Of course we, as intellectual historians, would not want to become Menand clones. There are number of style choices we might observe in the works of other successful doyens of intellectual history. I’m sure there are excellent style notes to be made from observing closely the works of Perry Miller, Richard Hofstadter, and – one of my favorites – John Higham. But we’d be remiss to not note what made The Metaphysical Club a success in the eyes of our potential readers.

And a larger goal at USIH is to underscore the virtues of U.S. intellectual history for those well beyond the history profession, is it not? If so, Menand can help us understand the tactics needed to do so. – TL

2 Thoughts on this Post

  1. Tim,
    I think you’ve made excellent points about Menand’s writing style, and I think that style plays a large and often overlooked role in the making “good” intellectual history. Having been reading the New England Mind for the last year I’ve found that Perry Miller uses some of the same methods you attributed to Menand, namely, ending paragraphs with quotations, avoiding debate with other scholars, moving chronologically, letting the primary sources speak for themselves, and, of course, using metaphors and a vocabulary appropriate if not akin to his subjects. I read a book review by John P. Diggins not long ago of Conkin’s “Puritans and Pragmatists,” and he concludes by writing, “in intellectual history nothing succeeds like the failure of form.” This seems to a large extent very true. Still, whereas Miller or Menand are capable of drawing things out, putting ideas into context, Hofstadter’s writing seems more simple and to the point, yet just as effective. Hofstadter’s writing reminds me a good deal of a contemporary popular historian’s, Joseph Ellis. Both he and Ellis do superb jobs of summarizing the scholarship of other historians and creating out of it a lucid prose style. I think both these styles, whether Miller’s or Hofstadter’s, Menand’s or Ellis’s, share the quality of an incredible grasp of the English language. This seems to be a unique gift among U.S. intellectual historians that I think distinguishes us from other writers of history.

  2. Thomas,

    Thanks for the comment.

    I’d love to see that review of Conkin’s book by Diggins. Can you post the citation here to save me/us the research?

    I must admit that I have not read any of Joseph Ellis’ works. What’s his speciality?

    Finally, I disagree with your last two statements: “I think both these styles, whether Miller’s or Hofstadter’s, Menand’s or Ellis’s, share the quality of an incredible grasp of the English language. This seems to be a unique gift among U.S. intellectual historians that I think distinguishes us from other writers of history.”

    I would assert the exact opposite among intellectual historians today. That group you cited is very much the exception rather than the rule. As a larger group we do not possess “an incredible grasp of the English language” that distinguishes itself from the work of historians generally. Today’s group of intellectual historians does fantastic work on first-rate topics (think Hollinger, for instance), but the group is not widely acclaimed for its sense of style (writing or otherwise). In terms of historians, people such as D. McCullough, D.K. Goodwin and T. Branch are cited as easy to read.

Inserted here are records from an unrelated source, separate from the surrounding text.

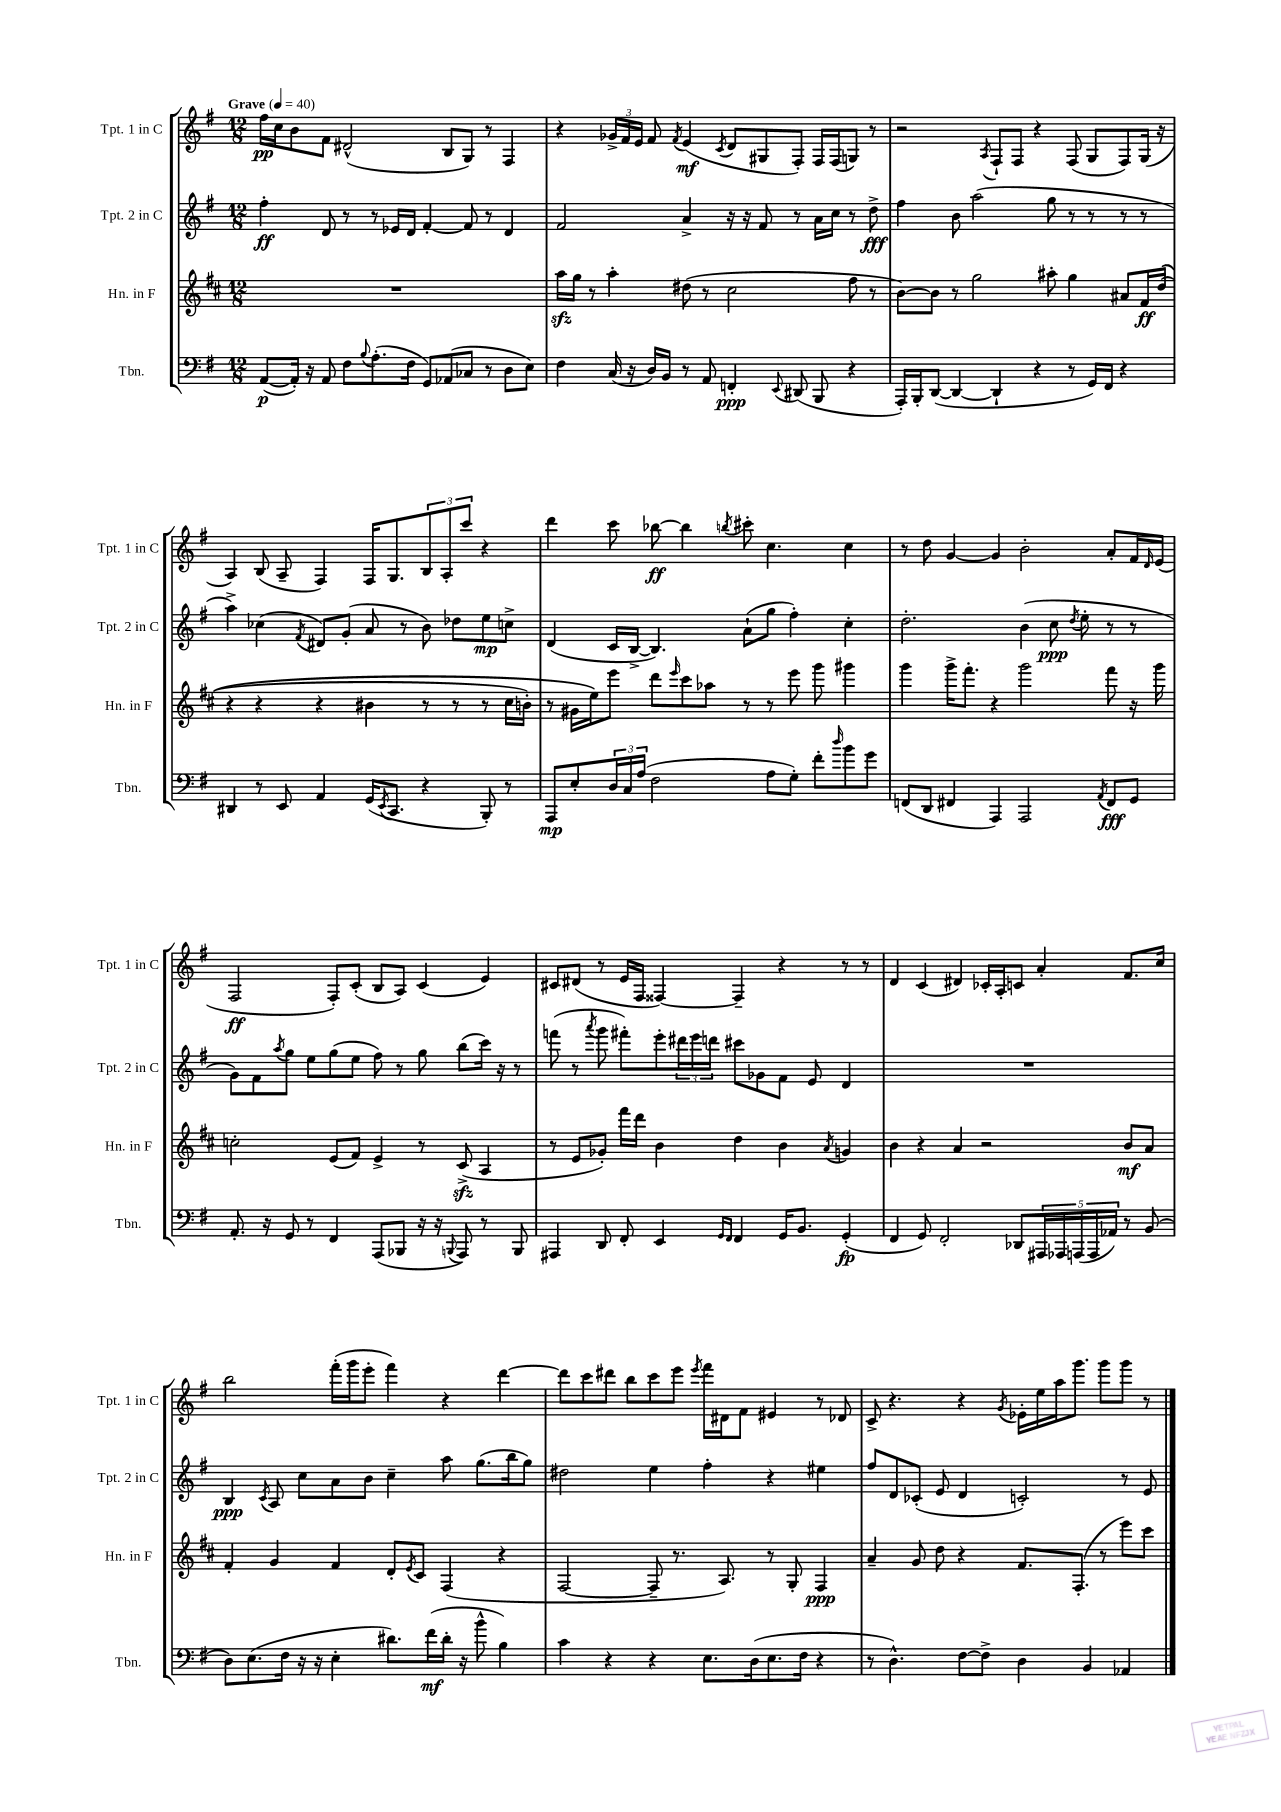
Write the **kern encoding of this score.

**kern	**dynam	**kern	**dynam	**kern	**dynam	**kern	**dynam
*part4	*part4	*part3	*part3	*part2	*part2	*part1	*part1
*staff4	*staff4	*staff3	*staff3	*staff2	*staff2	*staff1	*staff1
*I"Tbn.	*	*I"Hn. in F	*	*I"Tpt. 2 in C	*	*I"Tpt. 1 in C	*
*I'Tbn.	*	*I'Hn. in F	*	*I'Tpt. 2 in C	*	*I'Tpt. 1 in C	*
*clefF4	*	*clefG2	*	*clefG2	*	*clefG2	*
*k[f#]	*	*k[f#c#]	*	*k[f#]	*	*k[f#]	*
*M12/8	*	*M12/8	*	*M12/8	*	*M12/8	*
*MM40	*	*MM40	*	*MM40	*	*MM40	*
=1	=1	=1	=1	=1	=1	=1	=1
!	!	!	!	!	!	!LO:TX:a:B:t=Grave	!
([8AA/L	p	1.r	.	4ff#'\	ff	16ff#\LL	pp
.	.	.	.	.	.	16cc\J	.
16AA'/Jk])	.	.	.	.	.	8b\	.
16r	.	.	.	.	.	.	.
8AA/	.	.	.	8d/	.	8f#\J	.
8F#\L	.	.	.	8r	.	(2d#X^^/	.
8qqB/	.	.	.	.	.	.	.
(8.A'\	.	.	.	8r	.	.	.
.	.	.	.	16e-X/LL	.	.	.
16F#\Jk	.	.	.	16d/JJ	.	.	.
8GG/L)	.	.	.	[4f#'/	.	.	.
(8AA-X/	.	.	.	.	.	8B/L	.
8C-X/J	.	.	.	8f#/]	.	8G/J)	.
8r	.	.	.	8r	.	8r	.
8D\L	.	.	.	4d/	.	4F#/	.
8E\J)	.	.	.	.	.	.	.
=2	=2	=2	=2	=2	=2	=2	=2
4F#\	.	16aazz\LL	.	2f#/	.	4r	.
.	.	16gg\JJ	.	.	.	.	.
.	.	8r	.	.	.	.	.
(16C/	.	4aa'\	.	.	.	24g-X^/LL	.
.	.	.	.	.	.	24f#/	.
16r	.	.	.	.	.	.	.
.	.	.	.	.	.	24e/JJ	.
16D/LL)	.	.	.	.	.	8f#/	.
16BB/JJ	.	.	.	.	.	.	.
.	.	.	.	.	.	8qf#/	.
8r	.	(8dd#X\	.	4a^/	.	(4e/	mf
8AA/	.	8r	.	.	.	.	.
.	.	.	.	.	.	8qc/	.
4FFn'/	ppp	2cc#\	.	16r	.	8d/L	.
.	.	.	.	16r	.	.	.
.	.	.	.	8f#/	.	8G#X/	.
8qqEE/	.	.	.	.	.	.	.
(8DD#X/	.	.	.	8r	.	8F#'/J)	.
8BBB/	.	.	.	16a\LL	.	16F#/LL	.
.	.	.	.	16cc\JJ	.	(16F#/J	.
4r	.	8ff#\	.	8r	.	8Gn/J)	.
.	.	8r	.	8dd^\	fff	8r	.
=3	=3	=3	=3	=3	=3	=3	=3
16AAA'/LL)	.	[8b\L)	.	4ff#\	.	2r	.
16BBB'/J	.	.	.	.	.	.	.
([8DD/J	.	8b\J]	.	.	.	.	.
4DD/_	.	8r	.	8b\	.	.	.
.	.	2gg\	.	(2aa\	.	.	.
.	.	.	.	.	.	8qA/	.
4DD`/]	.	.	.	.	.	8F#`/L	.
.	.	.	.	.	.	8F#/J	.
4r	.	.	.	.	.	4r	.
.	.	8aa#X'\	.	8gg\	.	.	.
8r	.	4gg\	.	8r	.	(8F#/	.
16GG/LL)	.	.	.	8r	.	8G/L	.
16FF#/JJ	.	.	.	.	.	.	.
4r	.	8a#X/L	.	8r	.	8F#/)	.
.	.	16f#/L	ff	8r	.	(16G/Jk	.
.	.	((16dd/JJ	.	.	.	16r	.
!!LO:LB:g=z
=4	=4	=4	=4	=4	=4	=4	=4
4DD#X/	.	4r	.	4aa^\)	.	4A/)	.
8r	.	4r	.	(4cc-X\	.	(8B/	.
8EE/	.	.	.	.	.	8A~/	.
.	.	.	.	8qf#/	.	.	.
4AA/	.	4r	.	8d#X/L)	.	4F#/)	.
.	.	.	.	(8g'/J	.	.	.
(16GG/KL	.	4b#X\	.	8a/	.	16F#/KL	.
8qEE/	.	.	.	.	.	.	.
8.CC/J	.	.	.	.	.	8.G/	.
.	.	.	.	8r	.	.	.
4r	.	8r	.	8b\)	.	12B/	.
.	.	.	.	.	.	12A'/	.
.	.	8r	.	8dd-X\L	.	.	.
.	.	.	.	.	.	12ccc/J	.
8BBB'/)	.	8r	.	8ee\	mp	4r	.
8r	.	16cc#\LL	.	8ccn^\J	.	.	.
.	.	16bn'\JJ)	.	.	.	.	.
=5	=5	=5	=5	=5	=5	=5	=5
8AAA/L	mp	8r	.	(4d/	.	4ddd\	.
8E'/	.	16g#X\LL	.	.	.	.	.
.	.	16ee\J)	.	.	.	.	.
24D/L	.	8eee\J	.	16c/LL	.	8ccc\	.
24C/	.	.	.	.	.	.	.
.	.	.	.	[16B^/JJ	.	.	.
(24A/JJ	.	.	.	.	.	.	.
2F#\	.	8ddd\L	.	4.B/])	.	[8bb-X\	ff
.	.	16qqeee/	.	.	.	.	.
.	.	8ccc#\	.	.	.	4bb-\]	.
.	.	8aa-X\J	.	.	.	.	.
.	.	.	.	.	.	8qbbn/	.
.	.	8r	.	(8a`\L	.	8ccc#X'\	.
8A\L	.	8r	.	8gg\J	.	4.cc\	.
8G'\J)	.	8eee\	.	4ff#'\)	.	.	.
8f#'\L	.	8ggg\	.	.	.	.	.
16qqdd/	.	.	.	.	.	.	.
8b\	.	4ggg#X\	.	4cc'\	.	4cc\	.
8g\J	.	.	.	.	.	.	.
=6	=6	=6	=6	=6	=6	=6	=6
(8FFn/L	.	4ggg\	.	2.dd'\	.	8r	.
8DD/J	.	.	.	.	.	8dd\	.
4FF#X/	.	16ggg^\KL	.	.	.	[4g/	.
.	.	8.fff#'\J	.	.	.	.	.
4AAA/)	.	4r	.	.	.	4g/]	.
2AAA/	.	2ggg\	.	(4b\	.	2b'\	.
.	.	.	.	8cc\	ppp	.	.
.	.	.	.	8qdd/	.	.	.
.	.	.	.	8ee'\	.	.	.
8qAA/	.	.	.	.	.	.	.
8FF#/L	fff	8fff#\	.	8r	.	8a'/L	.
8GG/J	.	16r	.	8r	.	16f#/L	.
.	.	.	.	.	.	16qqd/	.
.	.	16ggg\	.	.	.	(16e/JJ	.
!!LO:LB:g=z
=7	=7	=7	=7	=7	=7	=7	=7
8.AA'/	.	2ccn'\	.	8g\L)	.	2F#/	ff
.	.	.	.	8f#\	.	.	.
16r	.	.	.	.	.	.	.
.	.	.	.	8qaa/	.	.	.
8GG/	.	.	.	8gg\J	.	.	.
8r	.	.	.	8ee\L	.	.	.
4FF#/	.	(8e/L	.	(8gg\	.	8F#'/L)	.
.	.	8f#/J)	.	8ee\J	.	(8c'/J	.
(8AAA/L	.	4e^/	.	8ff#\)	.	8B/L	.
8BBB-X/J	.	.	.	8r	.	8A/J)	.
16r	.	8r	.	8gg\	.	(4c/	.
16r	.	.	.	.	.	.	.
8qqBBBn/	.	.	.	.	.	.	.
8AAA/)	.	(8c#zz^/	.	(8bb\L	.	.	.
8r	.	4A/	.	16ccc\Jk)	.	4e/)	.
.	.	.	.	16r	.	.	.
8BBB/	.	.	.	8r	.	.	.
=8	=8	=8	=8	=8	=8	=8	=8
4AAA#X/	.	8r	.	(8fffn\	.	8c#X/L	.
.	.	8e/L	.	8r	.	(8d#X/J	.
.	.	.	.	8qaaa/	.	.	.
8DD/	.	8g-X'/J)	.	8ggg\	.	8r	.
8FF#'/	.	16fff#\LL	.	8fff#X'\L)	.	16e/LL	.
.	.	16ddd\JJ	.	.	.	16F#/JJ	.
4EE/	.	4b\	.	8eee'\	.	[4F##X/)	.
.	.	.	.	24ddd#X\L	.	.	.
.	.	.	.	24eee\	.	.	.
.	.	.	.	24dddn\JJ	.	.	.
16qqGG/LL	.	.	.	.	.	.	.
16qqFF#/JJ	.	.	.	.	.	.	.
4FF#/	.	4dd\	.	8ccc#X\L	.	4F##~/]	.
.	.	.	.	8g-X\	.	.	.
16GG/KL	.	4b\	.	8f#\J	.	4r	.
8.BB/J	.	.	.	.	.	.	.
.	.	.	.	8e/	.	.	.
.	.	8qa/	.	.	.	.	.
(4GG'/	fp	4gn/	.	4d/	.	8r	.
.	.	.	.	.	.	8r	.
=9	=9	=9	=9	=9	=9	=9	=9
4FF#/	.	4b\	.	1.r	.	4d/	.
8GG/)	.	4r	.	.	.	(4c/	.
2FF#'/	.	.	.	.	.	.	.
.	.	4a/	.	.	.	4d#X/)	.
.	.	2r	.	.	.	16c-X'/LL	.
.	.	.	.	.	.	16A'/J	.
8DD-X/L	.	.	.	.	.	8cn/J	.
20AAA#X/L	.	.	.	.	.	4a'/	.
20AAA-X/	.	.	.	.	.	.	.
(20AAAn/	.	.	.	.	.	.	.
20AAA/	.	.	.	.	.	.	.
20AA-X/JJ)	.	.	.	.	.	.	.
8r	.	8b/L	mf	.	.	8.f#/L	.
(8BB/	.	8a/J	.	.	.	.	.
.	.	.	.	.	.	16cc/Jk	.
!!LO:LB:g=z
=10	=10	=10	=10	=10	=10	=10	=10
8D\L)	.	4f#'/	.	4B/	ppp	2bb\	.
(8.E\	.	.	.	.	.	.	.
.	.	.	.	8qc/	.	.	.
.	.	4g/	.	8A/	.	.	.
16F#\Jk	.	.	.	.	.	.	.
16r	.	.	.	8cc\L	.	.	.
16r	.	.	.	.	.	.	.
4E'\	.	4f#/	.	8a\	.	(16fff#'\LL	.
.	.	.	.	.	.	16ggg\J	.
.	.	.	.	8b\J	.	8eee'\J	.
8.d#X\L)	.	8d'/L	.	4cc~\	.	4fff#\)	.
.	.	8qe/	.	.	.	.	.
.	.	8c#/J	.	.	.	.	.
(16f#\L	mf	.	.	.	.	.	.
16d#'\JJ	.	(4F#/	.	8aa\	.	4r	.
16r	.	.	.	.	.	.	.
8b^^\	.	.	.	(8.gg\L	.	.	.
4B\)	.	4r	.	.	.	[4ddd\	.
.	.	.	.	16bb\k	.	.	.
.	.	.	.	8gg\J)	.	.	.
=11	=11	=11	=11	=11	=11	=11	=11
4c\	.	[2F#/	.	2dd#X\	.	8ddd\L]	.
.	.	.	.	.	.	8ccc\	.
4r	.	.	.	.	.	8ddd#X\J	.
.	.	.	.	.	.	8bb\L	.
4r	.	8F#~/]	.	4ee\	.	8ccc\	.
.	.	8.r	.	.	.	8eee\J	.
.	.	.	.	.	.	8qeee/	.
8.E\L	.	.	.	4ff#'\	.	16fff#\LL	.
.	.	8.A/)	.	.	.	16d#X\J	.
.	.	.	.	.	.	8f#\J	.
(16D\k	.	.	.	.	.	.	.
8.E\	.	8r	.	4r	.	4e#X/	.
.	.	8G'/	.	.	.	.	.
16F#\Jk	.	.	.	.	.	.	.
4r	.	4F#/	ppp	4ee#X\	.	8r	.
.	.	.	.	.	.	8d-X/	.
=12	=12	=12	=12	=12	=12	=12	=12
8r	.	4a~/	.	8ff#/L	.	8c^/	.
4.D^^\)	.	.	.	8d/	.	4.r	.
.	.	8g/	.	(8c-X'/J	.	.	.
.	.	8dd\	.	8e/	.	.	.
[8F#\L	.	4r	.	4d/	.	4r	.
8F#^\J]	.	.	.	.	.	.	.
.	.	.	.	.	.	8qg/	.
4D\	.	8.f#/L	.	2cn'/)	.	16e-X'\LL	.
.	.	.	.	.	.	16ee\	.
.	.	.	.	.	.	16aa\J	.
.	.	(8.F#'/J	.	.	.	8.ggg\J	.
4BB/	.	.	.	.	.	.	.
.	.	8r	.	.	.	8ggg\L	.
4AA-X/	.	8eee\L)	.	8r	.	8ggg\J	.
.	.	8ccc#\J	.	8e/	.	8r	.
==	==	==	==	==	==	==	==
*-	*-	*-	*-	*-	*-	*-	*-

    Since we love intellectual history, our assessments of one another’s style are necessarily and always colored toward the positive. If it’s serviceable, we’ll read it: we’re interested in the ideas presented and the intellectual life in general. Because of this we have to rely solely on outside evaluations for the foreseeable future. This is why I posted on Menand as an example: acclaim for his style transcends any assessments by other intellectual historians.